Con todo esto, os podréis imaginar lo que supuso para mí participar en Snuff 2000, haciendo un papel tan deshumanizado pero a la vez tan campestre como el de Rubberface. Tengo un recuerdo bastante extremo del rodaje. De las risotadas con Antonio Gómez. De lo mucho que sufrió Susana Guerrero, la mismísima Dramakuin haciendo de embarazada en la peor situación posible. Del increíble dolor que causaban la máscaras de goma en las sienes.
¿Qué queda de todo eso con el tiempo? Curiosamente, hoy en dia se han hecho más frecuente los esfuerzos cinematográficos a la hora de imitar las constantes de un dibujante de cómic específico. Siempre desde un presupuesto holgado y las posibilidades infinitas de la tecnología digital. Pues Crespo hizo algo similar antes de Sin City y similares, sin pantalla verde ni nada, con cuatro perras de su bolsillo, y además tomando como referente un tebeo forzosamente anticinematográfico. Sin un tono, trama o estructura mínimamente cómplice con el trasvase. Y yo estuve ahí.
Hoy en dia el cortometraje se incluye en la edición en DVD de El Almuerzo Desnudo, a cargo de AVALON. Por fin se edita El Almuerzo Desnudo, después de tantos años y mira. Quién me iba a decir a mí.

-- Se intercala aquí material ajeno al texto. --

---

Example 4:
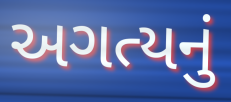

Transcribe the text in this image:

અગત્યનું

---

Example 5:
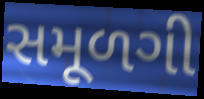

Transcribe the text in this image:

સમૂળગીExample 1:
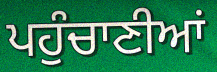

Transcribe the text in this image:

ਪਹੁੰਚਾਣੀਆਂ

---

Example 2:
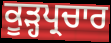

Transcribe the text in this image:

ਕੂੜ੍ਹਪ੍ਰਚਾਰ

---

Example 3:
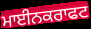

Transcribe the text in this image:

Es mi último cortometraje, lo protagoniza el gran Carlos Areces y lo pueden ver aquí . Se trata de uno de los cinco cortos que forman parte de la iniciativa Nature Movies, presentada por Nokia y Fotogramas. Julio Medem, Isabel Coixet, Daniel Sánchez Arévalo, Borja Cobeaga y servidor hemos hecho sendos cortos con la cuestión del medio ambiente como común denominador. Y con el teléfono móvil NokiaN95 como única cámara. Ya me dirán.

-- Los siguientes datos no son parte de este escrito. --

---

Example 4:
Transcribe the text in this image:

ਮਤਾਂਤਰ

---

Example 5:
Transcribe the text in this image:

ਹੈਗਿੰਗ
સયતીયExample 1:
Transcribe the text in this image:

No, no es un fotograma del corto, ya me gustaría a mí. Se trata de un posado robado de Ojete Calor, los autores de la banda sonora. Miren, MIREN.
Es mala idea que les hable del notodofilmfest hoy porque la entrega de premios y fiesta posterior fue anoche. Por lo tanto, estoy de resaca. Ya saben que yo no me suelo poner con frecuencia la chapa de maldito, pero tengo que advertirles (y advertirme, claro) que, con los años, mis borracheras van a peor. Y por lo tanto, las resacas.

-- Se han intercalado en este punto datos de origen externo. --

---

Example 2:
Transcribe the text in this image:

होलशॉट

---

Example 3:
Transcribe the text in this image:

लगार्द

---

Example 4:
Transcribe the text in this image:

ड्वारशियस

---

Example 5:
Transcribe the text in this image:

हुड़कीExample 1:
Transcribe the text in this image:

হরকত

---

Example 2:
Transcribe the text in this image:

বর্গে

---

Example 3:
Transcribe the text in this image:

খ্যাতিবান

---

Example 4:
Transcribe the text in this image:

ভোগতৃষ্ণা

Que los cortometrajes sirvan para algo además de para llevarse a sí mismos y a sus directores a las alturas es el eterno debate. Más o menos tenemos asumido que el destino natural de un cortometraje son los concursos y festivales. Mi gigantesca carrera de festivales ganados y perdidos me da la autoridad para lanzar esta reflexión al vuelo: ¿No es triste que el destino marcado de nuestro trabajo como cortometrajistas sea competir antes incluso que comunicar? Lo digo con otras palabras: En España hay una extensa y variada comunidad de cortometrajistas cuyo trabajo define la posibilidad de que el cine, dentro de diez años, no sea el mismo que hay ahora. ¿No es una pena que la única forma de convivencia entre ellos sea la competición? ¿Se imaginan que todos los directores de largometraje españoles tuviesen por ley que estrenar el mismo fin de semana?